POR: Raúl Gómez Miguel
El atardecer caía y en el patiecito de azotea donde vivíamos mi madre, mi abuela Casimira y yo, se prendía el anafre para calentar el café de olla y aguardar a que las sombras de la noche indicarán que otro día terminaba.
Mientras el café hervía, mi abuela Casimira me levantaba del piso, me sentaba en sus piernas y pegado a su regazo se ponía a recordar, a contarme esas historias que sólo las abuelas de mi tiempo podían transmitir.
Por mi abuela aprendí que el origen de la familia estaba en un pueblito de Oaxaca, que tuvo muchos hijos y que ninguno sobrevivió para verla de vieja, que Escandón y colonias aledañas en tiempos de don Plutarco Elías Calles eran puro llano, que el río de la Piedad pasaba donde se construyó el Viaducto y anécdotas de épocas que sólo he podido recuperar en los libros de memorias e historia que hallo en los puestos de viejo.
Mi abuela vivió la Revolución de 1910 desde niña y no paró hasta que un día se le metió la idea loca de dejar el pueblo y venir a la capital. Por eso, al igual que muchos mexicanos de mi edad o mayores, la Revolución no es asunto de patriotismo rascuache o perorata de política bien avenido. Para nosotros, la Revolución es una historia de familia.
Con su voz de mujer fumadora, “Casinos” para ser exactos, me narraba cómo al toque de las campanas de la única iglesia de Magdalena Yodocono todas los habitantes, especialmente las mujeres, corrían para los montes a esconderse antes que llegaran las gavillas de revolucionarios a cargar con lo que fuera al grito de viva el jefazo que estuvieran siguiendo.
Por sus labios supe de los hombres colgados de los árboles a las orillas de los caminos importantes o las veredas insignificantes; cómo se balanceaban y se descomponían a la intemperie sin que alguien los bajara para enterrarlos. Eran tiempos bárbaros dónde la bola reventaba décadas de opresión y aplicaba la ley de Talión porque el sufrimiento es algo que no se olvida.

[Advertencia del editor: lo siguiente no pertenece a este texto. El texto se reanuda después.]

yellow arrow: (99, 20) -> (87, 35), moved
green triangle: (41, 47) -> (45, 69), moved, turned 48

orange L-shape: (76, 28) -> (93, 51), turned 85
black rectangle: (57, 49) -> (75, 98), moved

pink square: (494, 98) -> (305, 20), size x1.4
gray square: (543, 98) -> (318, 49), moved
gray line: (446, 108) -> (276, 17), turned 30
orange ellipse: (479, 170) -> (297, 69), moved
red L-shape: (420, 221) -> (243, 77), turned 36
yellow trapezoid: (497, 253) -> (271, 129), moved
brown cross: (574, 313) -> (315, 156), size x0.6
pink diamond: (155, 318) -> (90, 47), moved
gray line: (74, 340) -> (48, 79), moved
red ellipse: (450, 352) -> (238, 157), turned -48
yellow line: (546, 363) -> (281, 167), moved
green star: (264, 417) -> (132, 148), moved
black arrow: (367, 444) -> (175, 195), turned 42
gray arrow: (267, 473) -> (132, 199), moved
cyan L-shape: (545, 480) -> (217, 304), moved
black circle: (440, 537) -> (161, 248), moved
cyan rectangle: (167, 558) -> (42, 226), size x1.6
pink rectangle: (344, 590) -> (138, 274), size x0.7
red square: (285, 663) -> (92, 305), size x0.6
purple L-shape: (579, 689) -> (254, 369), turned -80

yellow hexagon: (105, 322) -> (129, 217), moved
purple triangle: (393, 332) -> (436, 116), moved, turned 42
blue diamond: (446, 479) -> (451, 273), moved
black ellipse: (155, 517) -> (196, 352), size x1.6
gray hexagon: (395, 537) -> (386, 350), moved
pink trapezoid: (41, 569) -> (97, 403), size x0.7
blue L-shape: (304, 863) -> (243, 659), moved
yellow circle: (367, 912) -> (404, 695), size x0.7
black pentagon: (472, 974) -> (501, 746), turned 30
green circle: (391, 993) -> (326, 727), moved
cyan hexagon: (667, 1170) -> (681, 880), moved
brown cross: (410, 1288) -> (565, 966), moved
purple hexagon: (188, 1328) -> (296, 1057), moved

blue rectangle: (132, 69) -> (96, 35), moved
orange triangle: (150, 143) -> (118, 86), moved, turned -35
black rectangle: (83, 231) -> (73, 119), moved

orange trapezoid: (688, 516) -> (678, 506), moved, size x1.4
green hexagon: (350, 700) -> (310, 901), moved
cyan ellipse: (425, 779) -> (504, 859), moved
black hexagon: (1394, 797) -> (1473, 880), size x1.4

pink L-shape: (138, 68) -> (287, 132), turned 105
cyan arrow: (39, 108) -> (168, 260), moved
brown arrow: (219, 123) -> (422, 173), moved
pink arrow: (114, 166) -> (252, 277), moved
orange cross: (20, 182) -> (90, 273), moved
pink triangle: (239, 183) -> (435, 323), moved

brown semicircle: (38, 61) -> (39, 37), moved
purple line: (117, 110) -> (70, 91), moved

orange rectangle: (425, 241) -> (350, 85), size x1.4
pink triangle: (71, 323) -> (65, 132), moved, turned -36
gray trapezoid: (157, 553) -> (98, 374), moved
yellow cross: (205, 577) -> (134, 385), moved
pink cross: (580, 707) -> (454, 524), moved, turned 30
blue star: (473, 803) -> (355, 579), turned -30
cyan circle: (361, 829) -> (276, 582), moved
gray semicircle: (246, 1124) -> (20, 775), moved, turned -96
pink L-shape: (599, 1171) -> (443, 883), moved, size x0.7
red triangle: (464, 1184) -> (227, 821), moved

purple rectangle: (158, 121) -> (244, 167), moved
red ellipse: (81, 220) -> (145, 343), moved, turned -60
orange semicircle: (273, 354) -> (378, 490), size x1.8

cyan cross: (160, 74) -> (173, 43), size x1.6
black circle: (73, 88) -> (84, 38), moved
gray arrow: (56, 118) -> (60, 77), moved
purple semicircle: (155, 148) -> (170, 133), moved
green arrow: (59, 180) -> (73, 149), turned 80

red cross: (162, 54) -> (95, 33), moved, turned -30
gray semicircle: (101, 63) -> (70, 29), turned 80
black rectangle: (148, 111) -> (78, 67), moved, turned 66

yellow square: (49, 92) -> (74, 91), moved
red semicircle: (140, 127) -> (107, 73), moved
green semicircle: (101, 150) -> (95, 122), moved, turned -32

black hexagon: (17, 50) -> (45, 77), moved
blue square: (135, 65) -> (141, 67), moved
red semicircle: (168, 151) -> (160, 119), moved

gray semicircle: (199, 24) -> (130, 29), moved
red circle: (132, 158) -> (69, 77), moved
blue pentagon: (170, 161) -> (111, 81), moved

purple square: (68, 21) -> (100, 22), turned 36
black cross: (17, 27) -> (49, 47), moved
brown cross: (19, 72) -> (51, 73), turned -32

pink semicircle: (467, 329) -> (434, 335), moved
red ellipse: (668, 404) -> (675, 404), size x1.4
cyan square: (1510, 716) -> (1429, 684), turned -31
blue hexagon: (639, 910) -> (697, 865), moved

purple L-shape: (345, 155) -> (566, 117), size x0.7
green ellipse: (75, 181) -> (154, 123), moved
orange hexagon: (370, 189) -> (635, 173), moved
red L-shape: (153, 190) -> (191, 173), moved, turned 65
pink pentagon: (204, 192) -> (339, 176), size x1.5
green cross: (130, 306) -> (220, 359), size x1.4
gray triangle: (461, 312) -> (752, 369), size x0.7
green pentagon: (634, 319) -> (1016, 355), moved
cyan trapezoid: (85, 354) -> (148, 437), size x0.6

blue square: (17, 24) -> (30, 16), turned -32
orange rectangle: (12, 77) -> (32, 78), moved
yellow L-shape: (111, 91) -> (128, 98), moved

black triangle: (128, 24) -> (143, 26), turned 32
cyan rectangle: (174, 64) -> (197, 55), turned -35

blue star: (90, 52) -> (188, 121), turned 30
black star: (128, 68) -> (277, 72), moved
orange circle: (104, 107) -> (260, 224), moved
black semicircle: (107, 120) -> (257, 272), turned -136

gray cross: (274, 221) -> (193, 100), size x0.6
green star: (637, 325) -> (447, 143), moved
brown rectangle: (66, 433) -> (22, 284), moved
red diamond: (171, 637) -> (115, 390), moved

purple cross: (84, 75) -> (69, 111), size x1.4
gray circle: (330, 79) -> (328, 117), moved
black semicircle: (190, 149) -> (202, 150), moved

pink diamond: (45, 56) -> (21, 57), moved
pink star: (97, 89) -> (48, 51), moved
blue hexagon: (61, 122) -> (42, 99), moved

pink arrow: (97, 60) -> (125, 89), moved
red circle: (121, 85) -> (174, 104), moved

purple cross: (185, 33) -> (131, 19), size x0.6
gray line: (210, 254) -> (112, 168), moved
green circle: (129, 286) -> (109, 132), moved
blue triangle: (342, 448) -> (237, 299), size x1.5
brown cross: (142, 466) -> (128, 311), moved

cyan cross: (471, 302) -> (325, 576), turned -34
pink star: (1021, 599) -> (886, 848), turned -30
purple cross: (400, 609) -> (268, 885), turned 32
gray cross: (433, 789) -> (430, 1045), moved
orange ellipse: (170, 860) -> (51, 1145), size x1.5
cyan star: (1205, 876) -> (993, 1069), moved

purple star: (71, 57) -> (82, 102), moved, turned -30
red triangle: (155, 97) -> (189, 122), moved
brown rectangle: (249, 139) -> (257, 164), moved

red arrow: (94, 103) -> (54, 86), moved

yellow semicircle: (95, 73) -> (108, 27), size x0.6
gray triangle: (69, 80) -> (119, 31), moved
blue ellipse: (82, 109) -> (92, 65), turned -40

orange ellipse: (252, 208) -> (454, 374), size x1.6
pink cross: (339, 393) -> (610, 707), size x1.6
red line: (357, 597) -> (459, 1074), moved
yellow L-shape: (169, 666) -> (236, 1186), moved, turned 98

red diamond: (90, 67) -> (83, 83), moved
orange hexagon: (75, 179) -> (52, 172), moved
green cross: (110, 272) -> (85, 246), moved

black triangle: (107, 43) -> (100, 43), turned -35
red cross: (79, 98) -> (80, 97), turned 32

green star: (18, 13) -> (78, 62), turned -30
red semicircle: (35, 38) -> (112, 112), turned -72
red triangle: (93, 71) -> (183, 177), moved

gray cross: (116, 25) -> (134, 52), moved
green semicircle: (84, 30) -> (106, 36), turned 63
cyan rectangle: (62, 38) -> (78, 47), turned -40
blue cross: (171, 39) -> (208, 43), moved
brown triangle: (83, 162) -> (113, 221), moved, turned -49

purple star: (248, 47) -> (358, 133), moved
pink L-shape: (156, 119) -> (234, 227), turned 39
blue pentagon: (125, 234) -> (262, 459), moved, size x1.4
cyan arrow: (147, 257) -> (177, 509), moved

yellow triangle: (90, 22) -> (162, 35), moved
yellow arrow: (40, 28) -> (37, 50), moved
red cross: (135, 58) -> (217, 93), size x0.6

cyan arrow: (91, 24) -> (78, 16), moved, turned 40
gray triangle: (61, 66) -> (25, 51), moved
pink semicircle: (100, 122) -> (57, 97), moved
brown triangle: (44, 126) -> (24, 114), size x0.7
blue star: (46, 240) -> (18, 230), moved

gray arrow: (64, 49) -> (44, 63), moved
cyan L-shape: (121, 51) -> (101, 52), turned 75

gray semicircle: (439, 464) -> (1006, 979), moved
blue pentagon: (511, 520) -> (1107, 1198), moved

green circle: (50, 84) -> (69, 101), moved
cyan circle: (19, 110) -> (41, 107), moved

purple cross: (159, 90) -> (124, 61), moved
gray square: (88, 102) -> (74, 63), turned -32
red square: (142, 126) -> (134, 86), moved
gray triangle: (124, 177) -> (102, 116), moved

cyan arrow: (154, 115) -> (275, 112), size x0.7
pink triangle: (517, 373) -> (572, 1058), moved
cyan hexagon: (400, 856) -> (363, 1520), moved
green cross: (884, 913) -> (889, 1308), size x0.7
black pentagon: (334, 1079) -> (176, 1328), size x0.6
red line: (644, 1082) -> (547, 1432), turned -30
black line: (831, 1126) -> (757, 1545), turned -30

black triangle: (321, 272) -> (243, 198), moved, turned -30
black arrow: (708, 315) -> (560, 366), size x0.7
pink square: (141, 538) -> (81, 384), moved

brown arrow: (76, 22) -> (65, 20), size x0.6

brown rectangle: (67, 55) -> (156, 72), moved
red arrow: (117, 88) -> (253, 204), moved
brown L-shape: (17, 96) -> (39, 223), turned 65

Y yo preguntaba, pero la abuela regresaba a esos años cuando hubo hambre, cuando la vida efectivamente no valía nada y los mexicanos sobrevivían a la buena de Dios. Me describía la angustia de las madres por las hijas que secuestraban los levantados para abusar y hacerlas mujeres, y por los hijos levantados como carne de cañón. De las haciendas que desaparecieron. De los tesoros ocultos por los ricos que tocando la muerte se negaban a perder el oro y la plata. De los pueblos fantasmas. De todo aquello que nadie puede inventar si no la ha vivido.
El propósito de los relatos de mi abuela era que no perdiera mi raíz, mi historia. No importaba que mi madre protestará porque el niño se podía espantar. Mi abuela era el llamado de la tierra, de “nostra” tierra.
Para fortuna de mi abuela y mala suerte mía no vivió el proceso de desvalorización masiva que ha sufrido la Revolución Mexicana ni tampoco como las bases ensangrentadas de la Constitución de 1917 y el modelo de Estado emanado de ella ha caído en manos de demagogos, unos hasta descendientes directos de traidores de la Patria que no tienen empacho en alistarse a las bendiciones de la conmemoración, y otros que siguen repitiendo la estupidez de creerse depositarios exclusivos del “evento”. A todos que se los cargue la fregada.
La Revolución Mexicana es parte de nuestro pasado anónimo porque cada ser humano que la vivió y superó sus excesos supo que había participado en un cambio total de las cosas y así nos lo transmitieron.
Por ende, cuando pienso en la Revolución y en México, no los de los políticos, pienso en una chamaquita corriendo de un mundo que caía sobre ella y en una viejecita que se quedaba dormida conmigo en sus brazos ganándole batallas al olvido.